The source material notes that, as of late 2025, there have been no strikes or service disruptions. That matters because airline labor disputes can quickly ripple into missed connections and rebookings—especially stressful for travelers with tight immigration timelines.
VisaVerge.com reports that travel uncertainty tends to hit international passengers hardest because missed flights can lead to:
- Missed consular interviews
- Lost fees
- The need to reschedule plans around school and job start dates
Even without strikes, extended negotiations create uncertainty for staffing and schedules, which can affect route capacity and flight timings.
Legal context and the mediation process
Aviation labor talks in the United States 🇺🇸 typically follow a slow path because airlines and unions operate under the Railway Labor Act, with federal mediation playing a central role when talks stall.
- For an official federal overview of how airline and rail labor disputes are handled, see the National Mediation Board: National Mediation Board.
Competitive landscape and peer comparisons
United’s talks with AFA-CWA are unfolding in a competitive pay environment.
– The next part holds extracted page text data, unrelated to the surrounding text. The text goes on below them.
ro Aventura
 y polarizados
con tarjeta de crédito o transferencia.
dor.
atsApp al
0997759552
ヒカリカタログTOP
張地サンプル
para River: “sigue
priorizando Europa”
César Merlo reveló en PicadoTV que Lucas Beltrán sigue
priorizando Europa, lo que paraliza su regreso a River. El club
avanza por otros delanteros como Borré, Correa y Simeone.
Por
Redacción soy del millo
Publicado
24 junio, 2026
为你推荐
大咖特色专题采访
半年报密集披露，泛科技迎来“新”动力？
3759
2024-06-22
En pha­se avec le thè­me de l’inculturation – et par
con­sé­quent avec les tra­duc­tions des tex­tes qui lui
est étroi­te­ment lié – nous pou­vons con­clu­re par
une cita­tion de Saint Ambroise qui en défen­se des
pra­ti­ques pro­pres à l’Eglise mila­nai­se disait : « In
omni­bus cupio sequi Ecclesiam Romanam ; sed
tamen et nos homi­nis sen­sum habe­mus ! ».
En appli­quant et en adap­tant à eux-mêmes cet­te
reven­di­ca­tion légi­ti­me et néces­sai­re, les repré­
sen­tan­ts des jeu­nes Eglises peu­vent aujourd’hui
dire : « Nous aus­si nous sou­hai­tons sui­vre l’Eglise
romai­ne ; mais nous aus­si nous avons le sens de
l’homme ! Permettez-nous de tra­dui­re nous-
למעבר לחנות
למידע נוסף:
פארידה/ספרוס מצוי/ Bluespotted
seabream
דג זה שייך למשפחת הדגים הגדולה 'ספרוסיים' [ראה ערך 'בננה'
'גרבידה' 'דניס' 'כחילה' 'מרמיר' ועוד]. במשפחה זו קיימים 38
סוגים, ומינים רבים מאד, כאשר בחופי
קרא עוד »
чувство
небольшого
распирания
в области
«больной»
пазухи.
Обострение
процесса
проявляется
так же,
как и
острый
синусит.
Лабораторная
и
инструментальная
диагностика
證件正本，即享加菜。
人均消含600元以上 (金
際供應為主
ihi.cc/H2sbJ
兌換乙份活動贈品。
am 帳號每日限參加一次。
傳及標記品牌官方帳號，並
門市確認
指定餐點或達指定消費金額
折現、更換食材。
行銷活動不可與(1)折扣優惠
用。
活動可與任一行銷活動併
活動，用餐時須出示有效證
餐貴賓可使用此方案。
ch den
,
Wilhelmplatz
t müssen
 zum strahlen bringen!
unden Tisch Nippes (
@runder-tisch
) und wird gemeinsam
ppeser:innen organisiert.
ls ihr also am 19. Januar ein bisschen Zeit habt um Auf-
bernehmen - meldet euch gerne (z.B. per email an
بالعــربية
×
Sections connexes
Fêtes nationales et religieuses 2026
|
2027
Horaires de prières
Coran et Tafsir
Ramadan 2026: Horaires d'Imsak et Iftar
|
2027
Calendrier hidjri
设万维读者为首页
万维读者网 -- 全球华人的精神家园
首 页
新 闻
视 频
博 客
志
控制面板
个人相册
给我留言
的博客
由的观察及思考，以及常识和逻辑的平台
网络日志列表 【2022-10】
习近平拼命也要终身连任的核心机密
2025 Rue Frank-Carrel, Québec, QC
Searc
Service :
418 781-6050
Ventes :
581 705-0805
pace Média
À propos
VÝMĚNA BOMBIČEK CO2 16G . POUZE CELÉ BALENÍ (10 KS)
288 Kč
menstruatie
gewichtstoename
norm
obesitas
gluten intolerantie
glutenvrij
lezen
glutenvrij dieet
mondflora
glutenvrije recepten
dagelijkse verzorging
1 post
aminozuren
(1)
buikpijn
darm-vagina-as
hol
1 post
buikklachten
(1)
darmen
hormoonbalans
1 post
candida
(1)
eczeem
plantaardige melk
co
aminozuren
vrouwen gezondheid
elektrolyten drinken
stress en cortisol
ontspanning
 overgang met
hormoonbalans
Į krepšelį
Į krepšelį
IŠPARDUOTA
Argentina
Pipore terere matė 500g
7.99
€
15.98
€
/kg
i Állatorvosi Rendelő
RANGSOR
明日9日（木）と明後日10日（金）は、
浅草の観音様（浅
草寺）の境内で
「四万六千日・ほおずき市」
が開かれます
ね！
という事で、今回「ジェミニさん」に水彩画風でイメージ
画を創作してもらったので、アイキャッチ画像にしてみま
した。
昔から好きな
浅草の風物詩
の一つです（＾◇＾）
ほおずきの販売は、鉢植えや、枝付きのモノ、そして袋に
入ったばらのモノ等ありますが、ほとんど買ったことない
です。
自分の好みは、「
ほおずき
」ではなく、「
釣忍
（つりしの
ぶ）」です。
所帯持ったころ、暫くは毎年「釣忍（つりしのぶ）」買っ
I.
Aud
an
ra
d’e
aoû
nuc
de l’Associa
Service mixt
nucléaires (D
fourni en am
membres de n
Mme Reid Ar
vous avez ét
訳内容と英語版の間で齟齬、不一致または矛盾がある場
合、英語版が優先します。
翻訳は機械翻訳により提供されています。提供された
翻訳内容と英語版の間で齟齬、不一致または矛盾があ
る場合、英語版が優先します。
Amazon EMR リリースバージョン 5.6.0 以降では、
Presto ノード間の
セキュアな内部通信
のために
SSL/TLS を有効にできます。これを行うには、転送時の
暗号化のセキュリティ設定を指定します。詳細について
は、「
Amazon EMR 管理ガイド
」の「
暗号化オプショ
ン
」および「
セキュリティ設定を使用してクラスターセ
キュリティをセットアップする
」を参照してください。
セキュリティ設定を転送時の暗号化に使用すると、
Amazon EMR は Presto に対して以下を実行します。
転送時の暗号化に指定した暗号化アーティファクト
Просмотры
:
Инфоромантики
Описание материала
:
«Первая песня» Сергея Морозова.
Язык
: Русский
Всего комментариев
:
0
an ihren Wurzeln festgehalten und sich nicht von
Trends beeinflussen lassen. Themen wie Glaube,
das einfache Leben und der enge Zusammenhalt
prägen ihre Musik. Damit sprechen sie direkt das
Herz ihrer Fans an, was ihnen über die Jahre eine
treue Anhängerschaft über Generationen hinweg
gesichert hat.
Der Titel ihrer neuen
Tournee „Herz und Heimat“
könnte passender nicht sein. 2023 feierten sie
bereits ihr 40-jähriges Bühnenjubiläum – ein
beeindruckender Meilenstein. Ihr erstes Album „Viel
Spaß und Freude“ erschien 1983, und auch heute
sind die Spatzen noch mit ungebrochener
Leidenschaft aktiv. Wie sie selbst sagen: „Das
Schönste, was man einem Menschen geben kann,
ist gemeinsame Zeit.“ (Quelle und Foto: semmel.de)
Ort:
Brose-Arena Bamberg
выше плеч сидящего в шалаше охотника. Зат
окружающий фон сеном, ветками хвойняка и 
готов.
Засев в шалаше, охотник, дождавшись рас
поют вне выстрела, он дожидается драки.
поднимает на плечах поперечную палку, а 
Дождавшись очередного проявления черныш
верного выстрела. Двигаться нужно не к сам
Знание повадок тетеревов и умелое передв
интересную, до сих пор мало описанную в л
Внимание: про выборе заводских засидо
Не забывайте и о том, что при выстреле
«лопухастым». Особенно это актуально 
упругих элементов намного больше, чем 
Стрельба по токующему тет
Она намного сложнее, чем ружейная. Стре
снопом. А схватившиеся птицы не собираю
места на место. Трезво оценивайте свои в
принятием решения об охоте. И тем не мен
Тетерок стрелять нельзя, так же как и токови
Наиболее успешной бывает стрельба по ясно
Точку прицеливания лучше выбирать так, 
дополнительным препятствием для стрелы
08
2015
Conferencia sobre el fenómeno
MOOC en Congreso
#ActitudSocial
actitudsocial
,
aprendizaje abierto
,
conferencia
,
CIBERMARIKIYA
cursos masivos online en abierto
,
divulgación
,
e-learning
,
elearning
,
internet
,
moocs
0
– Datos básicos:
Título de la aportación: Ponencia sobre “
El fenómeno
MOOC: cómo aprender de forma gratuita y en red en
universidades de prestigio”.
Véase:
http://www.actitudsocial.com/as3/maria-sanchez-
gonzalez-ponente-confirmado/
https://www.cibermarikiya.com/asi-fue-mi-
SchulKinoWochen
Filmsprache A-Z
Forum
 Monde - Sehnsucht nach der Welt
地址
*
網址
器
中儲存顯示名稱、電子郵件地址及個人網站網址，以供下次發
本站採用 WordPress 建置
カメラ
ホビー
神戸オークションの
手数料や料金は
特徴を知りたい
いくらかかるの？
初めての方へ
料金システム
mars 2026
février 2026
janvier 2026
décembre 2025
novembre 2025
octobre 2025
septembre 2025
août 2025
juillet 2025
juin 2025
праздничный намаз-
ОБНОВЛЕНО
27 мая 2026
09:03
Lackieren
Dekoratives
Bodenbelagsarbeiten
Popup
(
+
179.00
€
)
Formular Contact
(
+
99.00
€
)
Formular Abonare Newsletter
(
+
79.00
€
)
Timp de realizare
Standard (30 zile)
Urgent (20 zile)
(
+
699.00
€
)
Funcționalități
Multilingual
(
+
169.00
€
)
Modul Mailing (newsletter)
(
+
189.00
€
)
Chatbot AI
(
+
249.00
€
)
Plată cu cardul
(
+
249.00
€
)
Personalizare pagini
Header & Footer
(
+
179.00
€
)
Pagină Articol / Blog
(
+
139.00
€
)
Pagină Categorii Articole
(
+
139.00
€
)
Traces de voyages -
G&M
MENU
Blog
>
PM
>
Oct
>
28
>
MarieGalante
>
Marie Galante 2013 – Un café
Flight attendants expressed concern about lagging behind peers at:
- American Airlines (unionized)
- Delta (non-union, where profit-sharing is part of compensation)
Unions argue rising revenue and strong demand should translate into stronger contracts. Airlines counter that labor costs must fit long-term budgets and that work-rule changes can be as important as pay.
What’s next
For the 28,000 flight attendants represented by AFA-CWA, the rejection makes clear that headline wage increases alone were not enough to close a trust gap created by five years without a raise.
The next stage of bargaining will test whether United Airlines can reach a deal that members will ratify without trading away protections on:
- Rest
- Hotel standards
- Pay for unpaid ground time
Those protections are core to crews’ daily experience—elements passengers rarely see but flight attendants feel on every trip.
United Airlines flight attendants rejected a May 2025 tentative agreement by 71% with over 92% turnout, reopening talks for about 28,000 crew. The proposal offered at least 26% immediate pay increases (up to 40% first-year value including benefits) but failed to guarantee enforceable protections on hotel quality, unpaid ground time, and scheduling via PBS. AFA-CWA has eight demands; bargaining resumes with key issues centered on rest, safety, and contract language.